Work required: Your answer should be the exact lines of the data below from the one containing "Vienna, December 21, 2016" through the one containing "Manuela Baccarini and her team"; please include nothing else.

(Dataset entries)

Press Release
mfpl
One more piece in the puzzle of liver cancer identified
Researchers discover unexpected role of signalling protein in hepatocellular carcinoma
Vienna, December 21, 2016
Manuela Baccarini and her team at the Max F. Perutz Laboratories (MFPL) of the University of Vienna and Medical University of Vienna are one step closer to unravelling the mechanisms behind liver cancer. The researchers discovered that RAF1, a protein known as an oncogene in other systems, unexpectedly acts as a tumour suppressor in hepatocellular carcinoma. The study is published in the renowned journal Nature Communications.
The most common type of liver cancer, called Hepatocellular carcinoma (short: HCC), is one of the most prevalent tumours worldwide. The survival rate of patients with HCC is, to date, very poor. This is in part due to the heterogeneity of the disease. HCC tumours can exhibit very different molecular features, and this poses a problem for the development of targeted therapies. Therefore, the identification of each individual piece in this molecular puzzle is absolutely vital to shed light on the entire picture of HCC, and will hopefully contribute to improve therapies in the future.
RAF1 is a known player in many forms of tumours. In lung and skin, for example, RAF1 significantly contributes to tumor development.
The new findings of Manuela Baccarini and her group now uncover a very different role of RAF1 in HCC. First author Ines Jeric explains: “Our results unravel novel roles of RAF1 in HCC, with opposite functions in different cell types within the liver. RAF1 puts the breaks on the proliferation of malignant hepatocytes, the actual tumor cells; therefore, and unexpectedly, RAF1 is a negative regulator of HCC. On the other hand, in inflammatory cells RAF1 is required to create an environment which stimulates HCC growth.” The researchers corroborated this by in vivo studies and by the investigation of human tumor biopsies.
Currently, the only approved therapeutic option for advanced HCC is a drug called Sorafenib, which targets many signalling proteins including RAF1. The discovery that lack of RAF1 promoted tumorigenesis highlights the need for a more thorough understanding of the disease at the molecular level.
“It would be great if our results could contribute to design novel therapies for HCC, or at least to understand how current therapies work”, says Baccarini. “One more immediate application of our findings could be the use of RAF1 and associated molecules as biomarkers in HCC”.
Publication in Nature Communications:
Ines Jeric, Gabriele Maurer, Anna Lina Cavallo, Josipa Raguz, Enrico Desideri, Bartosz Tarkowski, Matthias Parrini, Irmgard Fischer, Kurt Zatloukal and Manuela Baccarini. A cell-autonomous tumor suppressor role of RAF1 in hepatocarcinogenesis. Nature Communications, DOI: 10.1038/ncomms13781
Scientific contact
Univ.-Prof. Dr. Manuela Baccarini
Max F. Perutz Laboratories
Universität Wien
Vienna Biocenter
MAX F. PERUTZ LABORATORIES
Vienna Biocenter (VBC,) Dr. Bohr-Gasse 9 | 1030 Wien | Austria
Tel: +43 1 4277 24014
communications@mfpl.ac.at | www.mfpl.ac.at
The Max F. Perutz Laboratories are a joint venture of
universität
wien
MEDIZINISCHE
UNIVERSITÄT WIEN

---

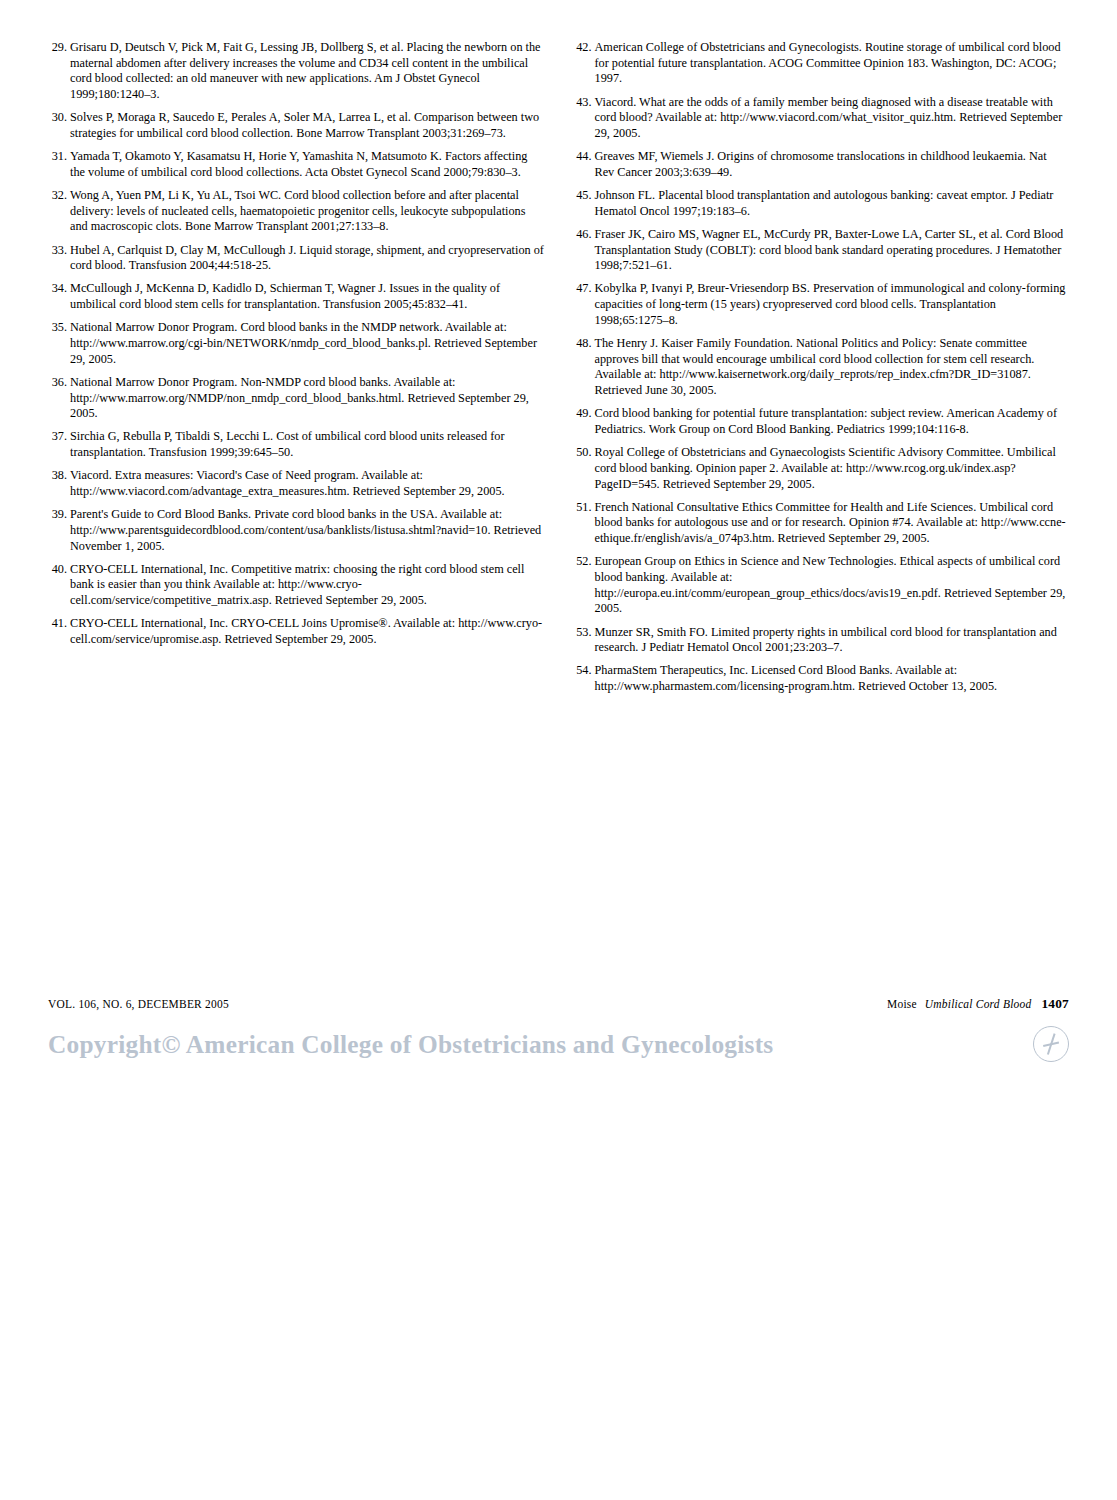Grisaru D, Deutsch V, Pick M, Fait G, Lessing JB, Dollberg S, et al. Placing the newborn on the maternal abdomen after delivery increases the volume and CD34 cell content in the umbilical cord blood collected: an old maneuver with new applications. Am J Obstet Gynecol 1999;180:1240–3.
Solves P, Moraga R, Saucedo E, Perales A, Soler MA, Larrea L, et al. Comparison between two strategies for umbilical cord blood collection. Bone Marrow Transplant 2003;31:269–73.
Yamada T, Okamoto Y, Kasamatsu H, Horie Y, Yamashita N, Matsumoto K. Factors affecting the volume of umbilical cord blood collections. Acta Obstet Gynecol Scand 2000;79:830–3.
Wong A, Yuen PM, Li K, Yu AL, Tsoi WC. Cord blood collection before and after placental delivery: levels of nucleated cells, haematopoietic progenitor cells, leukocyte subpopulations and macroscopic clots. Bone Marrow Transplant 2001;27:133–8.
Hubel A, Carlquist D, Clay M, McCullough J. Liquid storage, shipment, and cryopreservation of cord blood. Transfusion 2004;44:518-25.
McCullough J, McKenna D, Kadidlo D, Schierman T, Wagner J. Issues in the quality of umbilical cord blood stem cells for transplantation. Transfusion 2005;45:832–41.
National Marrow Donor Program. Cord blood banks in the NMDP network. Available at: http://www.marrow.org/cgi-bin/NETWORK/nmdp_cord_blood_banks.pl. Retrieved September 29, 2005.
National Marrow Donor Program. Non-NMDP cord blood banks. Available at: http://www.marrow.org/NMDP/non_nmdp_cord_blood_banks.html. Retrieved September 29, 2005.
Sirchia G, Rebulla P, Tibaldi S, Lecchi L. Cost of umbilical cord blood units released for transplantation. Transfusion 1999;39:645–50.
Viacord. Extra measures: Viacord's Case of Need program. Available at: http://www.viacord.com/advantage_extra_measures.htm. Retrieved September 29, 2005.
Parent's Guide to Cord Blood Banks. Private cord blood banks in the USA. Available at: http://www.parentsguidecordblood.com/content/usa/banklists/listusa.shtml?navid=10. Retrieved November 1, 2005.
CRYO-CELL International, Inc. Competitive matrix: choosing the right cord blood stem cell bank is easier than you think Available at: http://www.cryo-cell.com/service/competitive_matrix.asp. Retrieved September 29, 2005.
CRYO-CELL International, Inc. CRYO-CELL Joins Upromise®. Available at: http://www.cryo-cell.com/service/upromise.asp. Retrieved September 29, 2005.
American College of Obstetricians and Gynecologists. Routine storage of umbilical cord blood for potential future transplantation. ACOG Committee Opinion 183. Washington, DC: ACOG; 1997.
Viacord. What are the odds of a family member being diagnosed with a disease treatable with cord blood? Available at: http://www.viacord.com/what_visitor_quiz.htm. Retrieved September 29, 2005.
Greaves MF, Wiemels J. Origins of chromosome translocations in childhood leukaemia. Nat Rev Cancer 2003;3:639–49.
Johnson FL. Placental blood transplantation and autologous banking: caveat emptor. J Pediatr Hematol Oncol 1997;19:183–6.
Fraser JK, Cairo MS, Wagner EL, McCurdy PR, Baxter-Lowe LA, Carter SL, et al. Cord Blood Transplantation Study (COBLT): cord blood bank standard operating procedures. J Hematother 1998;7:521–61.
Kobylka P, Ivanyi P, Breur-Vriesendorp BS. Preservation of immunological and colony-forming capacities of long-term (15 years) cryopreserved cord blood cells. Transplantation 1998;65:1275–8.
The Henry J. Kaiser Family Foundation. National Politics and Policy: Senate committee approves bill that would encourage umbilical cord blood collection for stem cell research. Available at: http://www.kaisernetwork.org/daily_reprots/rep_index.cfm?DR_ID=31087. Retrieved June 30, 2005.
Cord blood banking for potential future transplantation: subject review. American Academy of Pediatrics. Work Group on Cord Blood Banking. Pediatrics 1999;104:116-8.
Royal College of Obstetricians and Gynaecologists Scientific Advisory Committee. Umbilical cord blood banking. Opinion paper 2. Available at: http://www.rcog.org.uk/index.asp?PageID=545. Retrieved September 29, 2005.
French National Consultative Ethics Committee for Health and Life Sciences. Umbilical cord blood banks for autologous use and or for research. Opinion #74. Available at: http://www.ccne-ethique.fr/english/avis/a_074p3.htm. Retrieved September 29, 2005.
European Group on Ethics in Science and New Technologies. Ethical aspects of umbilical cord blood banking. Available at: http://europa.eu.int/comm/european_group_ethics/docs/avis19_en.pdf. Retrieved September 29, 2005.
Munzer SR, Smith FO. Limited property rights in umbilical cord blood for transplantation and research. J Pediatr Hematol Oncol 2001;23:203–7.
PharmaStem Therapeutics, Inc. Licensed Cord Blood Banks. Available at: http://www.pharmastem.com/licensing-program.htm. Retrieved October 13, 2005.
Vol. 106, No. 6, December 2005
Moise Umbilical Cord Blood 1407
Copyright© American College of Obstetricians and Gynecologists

Output for this exercise:
Vienna, December 21, 2016
Manuela Baccarini and her team at the Max F. Perutz Laboratories (MFPL) of the University of Vienna and Medical University of Vienna are one step closer to unravelling the mechanisms behind liver cancer. The researchers discovered that RAF1, a protein known as an oncogene in other systems, unexpectedly acts as a tumour suppressor in hepatocellular carcinoma. The study is published in the renowned journal Nature Communications.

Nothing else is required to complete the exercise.